**Extract to read:**
I've been trying for a couple weeks to figure this out, but I'm totally stumped.
I have an array that represents item_id's: [2, 4, 5, 6, 2, 3].
I have another array that represents how many times each item shows up: [1, 1, 3, 3, 2, 5] .
I want to check that all items have been completed so I want to create an array that has the total number of item_id's in it. I will compare that array against a completed items array that will be created as the user completes each item, so, from the example above, the array I'm trying to create is:
[2, 4, 5, 5, 5, 6, 6, 6, 2, 2, 3, 3, 3, 3, 3]
EDIT:
I'm building a workout app, so a user has a workout which has many exercises. Each exercise has one or more sets associated with it. The user completes an exercise when he has completed every set for that exercise, and completes a workout when he completes all exercises for that workout. In this question I'm trying to determine when a user has finished a workout.

**Task:**
Render this sentence from the array question above in Spanish: "Each exercise has one or more sets associated with it."

**Data provided:**

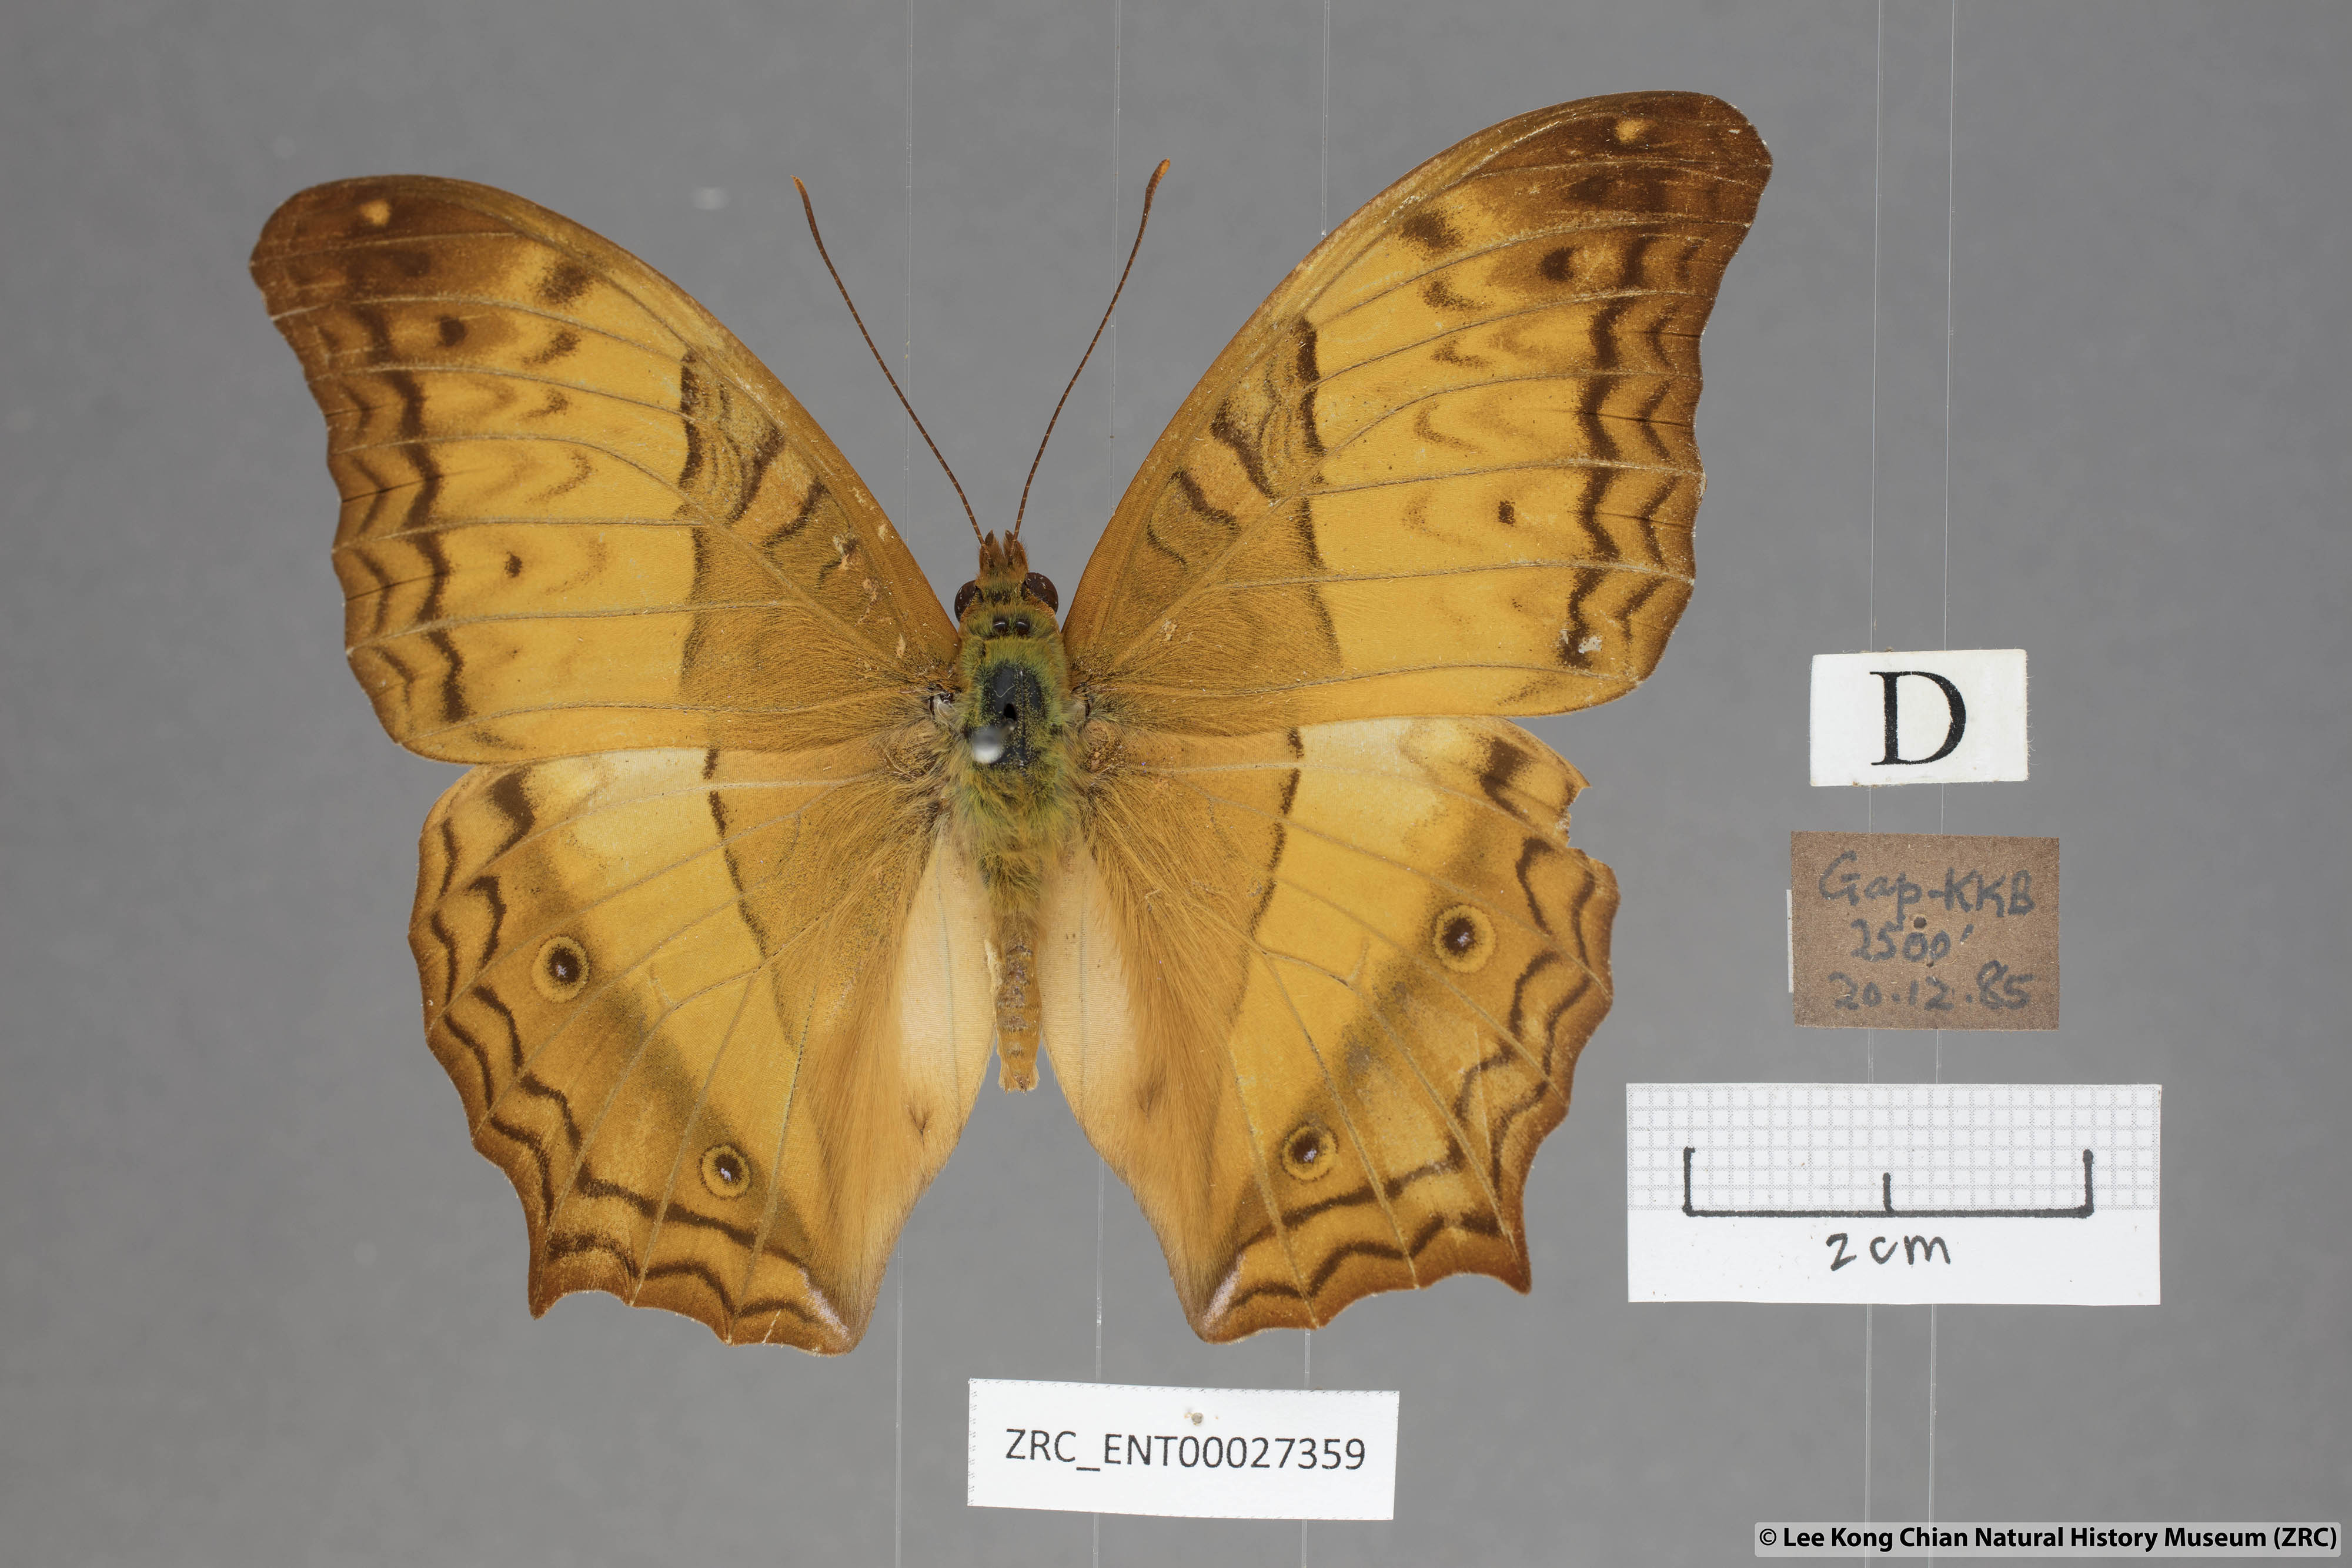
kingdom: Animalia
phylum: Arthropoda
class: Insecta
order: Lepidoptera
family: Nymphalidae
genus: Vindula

==

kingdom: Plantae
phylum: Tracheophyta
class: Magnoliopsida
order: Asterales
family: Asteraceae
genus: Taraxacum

**Complete answer:**
Cada ejercicio tiene una o más series asociadas.